Millions of reasons to get it right

Targeting inflammatory bowel disease one patient at a time

About Ensho Therapeutics

Ensho means inflammation, flame, or glow in Japanese and reflects our deep desire to deliver breakthrough oral therapies to patients with inflammatory diseases.

We are advancing a potential best-in-class oral, small molecule α4β7 inhibitor, known as NSHO-101, that could be transformational for treating patients suffering from inflammatory bowel disease (IBD). α4β7 inhibition is a mechanism that has already been shown to be safe and effective by a commercially available biologic, but unmet needs remain and no approved oral α4β7 inhibitors currently exist. 

For the millions of patients who suffer from IBD, we hope to extinguish their inflammation and provide relief from this difficult-to-treat disease.

Quiet the Fire Within

Chronic inflammation is a hallmark of IBD, ultimately damaging the gastrointestinal tract.

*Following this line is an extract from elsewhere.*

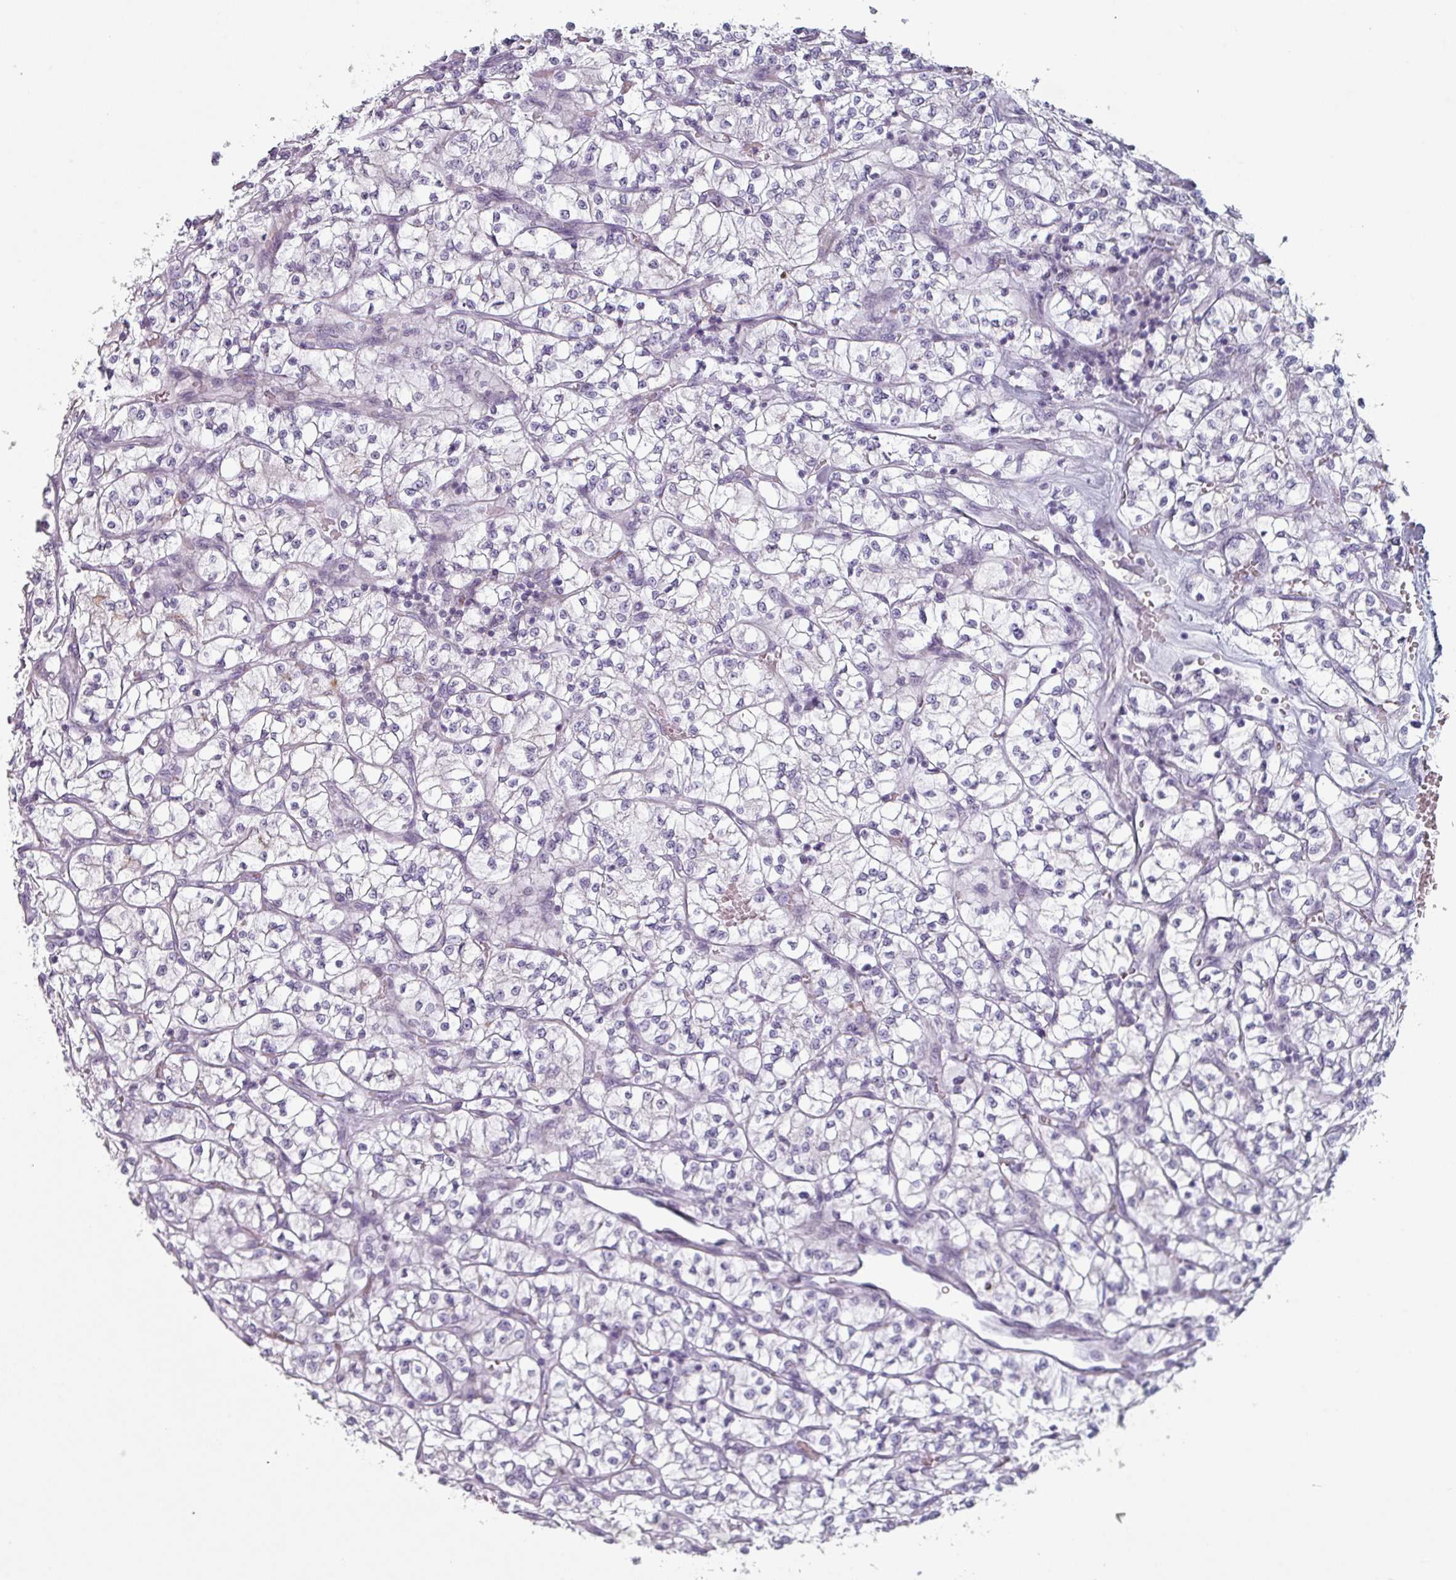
{"staining": {"intensity": "negative", "quantity": "none", "location": "none"}, "tissue": "renal cancer", "cell_type": "Tumor cells", "image_type": "cancer", "snomed": [{"axis": "morphology", "description": "Adenocarcinoma, NOS"}, {"axis": "topography", "description": "Kidney"}], "caption": "There is no significant positivity in tumor cells of renal adenocarcinoma.", "gene": "SLC35G2", "patient": {"sex": "female", "age": 64}}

IBD is characterized by debilitating symptoms, including abdominal pain, diarrhea, and weight loss that greatly impact quality of life. Because IBD frequently begins in early adulthood, often between the late teens and mid-30s - the years most associated with education, career development, and family formation - the disease can carry a disproportionate burden on quality of life and economic productivity.

The most widely prescribed medications to address the symptoms of IBD are biologics, which require cumbersome infusions and / or injections and can lead to non-adherence.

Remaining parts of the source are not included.